The timing is not accidental. Since the February 2023 Kahramanmaraş earthquakes, Istanbul has been under pressure to complete structural surveys of at-risk buildings across districts including Fatih, Zeytinburnu, and Avcılar — all of which sit on soft alluvial ground close to the main Marmara fault line. Those surveys generate thousands of photographs. When field teams submit the same inspection image under different file names, or when legacy systems automatically re-ingest files during server migrations, the duplicates accumulate. Database administrators at the municipality's Saraçhane headquarters have acknowledged the scale of the problem is larger than initially anticipated, though no official figure has been released publicly.

What the Experts Are Saying

Specialists in digital preservation are watching Istanbul closely. SALT Research, the archive and library operated by Garanti BBVA on İstiklal Caddesi, has dealt with its own image deduplication challenges in managing roughly 1.5 million digitised items from Ottoman and early Republican-era collections. Staff there have spoken publicly at conferences about how automated hashing tools — software that generates a unique fingerprint for each image file — can reduce duplicate rates by more than 60 percent in large municipal datasets, based on comparable projects in European city archives. SALT has not commented specifically on the municipality's current audit.

The Istanbul branch of TMMOB, the Union of Chambers of Turkish Engineers and Architects, has been pressing for cleaner data pipelines in the post-earthquake building inventory since 2023. Engineers working on the urban transformation programme in districts like Bağcılar have noted in professional forums that when duplicate field photographs enter a shared database, assessors can inadvertently review the same structural damage twice, skewing risk scores. The practical consequence: some buildings may be flagged as higher priority for reinforcement than the physical evidence warrants, while others may be deprioritised.

At Istanbul Technical University's Faculty of Architecture, researchers running a separate documentation project on the historic wooden yalıs along the Bosphorus have been open about their own workflows. A project summary published by the faculty in late 2025 noted that deduplication was built into their image management protocol from the start, precisely because earlier pilot surveys in Arnavutköy produced a dataset where roughly one in five photographs was a near-duplicate of another.

What Comes Next for the Municipality

The Metropolitan Municipality has indicated it intends to procure deduplication and asset management software through a public tender process, with a call expected before the end of the third quarter of 2026. Opposition CHP councillors on the city assembly's technology committee have pushed for the tender specifications to be made public before submission, arguing that transparency in procurement is especially important given the lira's continued weakness — any software contract priced in euros or dollars carries a meaningful currency risk for the municipal budget.

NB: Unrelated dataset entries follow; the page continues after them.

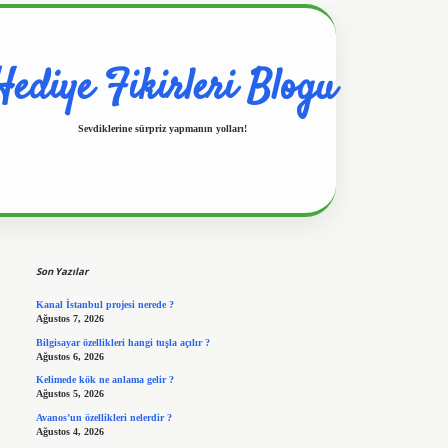
Hediye Fikirleri Blogu
Sevdiklerine sürpriz yapmanın yolları!
Sidebar
https://www.hiltonbetx.org/
Son Yazılar
Kanal İstanbul projesi nerede ?
Ağustos 7, 2026
Bilgisayar özellikleri hangi tuşla açılır ?
Ağustos 6, 2026
Kelimede kök ne anlama gelir ?
Ağustos 5, 2026
Avanos’un özellikleri nelerdir ?
Ağustos 4, 2026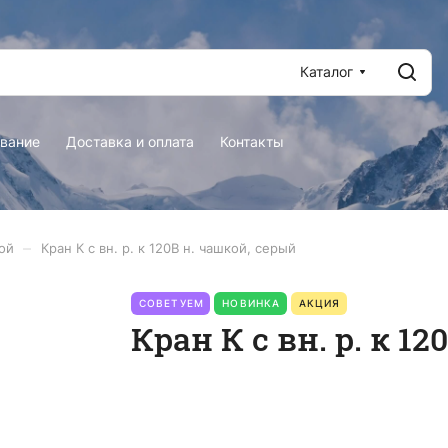
Каталог
вание
Доставка и оплата
Контакты
–
ой
Кран К с вн. р. к 120В н. чашкой, серый
СОВЕТУЕМ
НОВИНКА
АКЦИЯ
Кран К с вн. р. к 1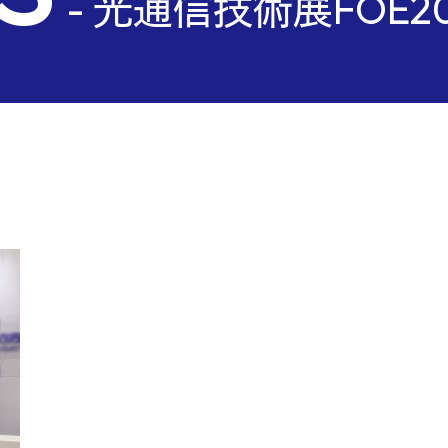
ks
- 光通信技術展FOE20
 stud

For residents and heritage advocates, the practical stakes are clear. The Fatih district alone contains more than 600 structures listed in Turkey's cultural property register. Accurate, deduplicated photographic records are the baseline for any insurance claim, restoration grant, or emergency response plan. If the audit confirms that significant portions of those records contain redundant or mislabelled files, remediation will take months.

Experts advising the process say the municipality should also establish a retention policy — deciding not just how to remove duplicates, but how long original survey images must be kept and in what format. Without that, the same problem will re-emerge within three to five years as new survey cycles begin. The audit report is expected to be presented to the city assembly's relevant committee before the end of July 2026.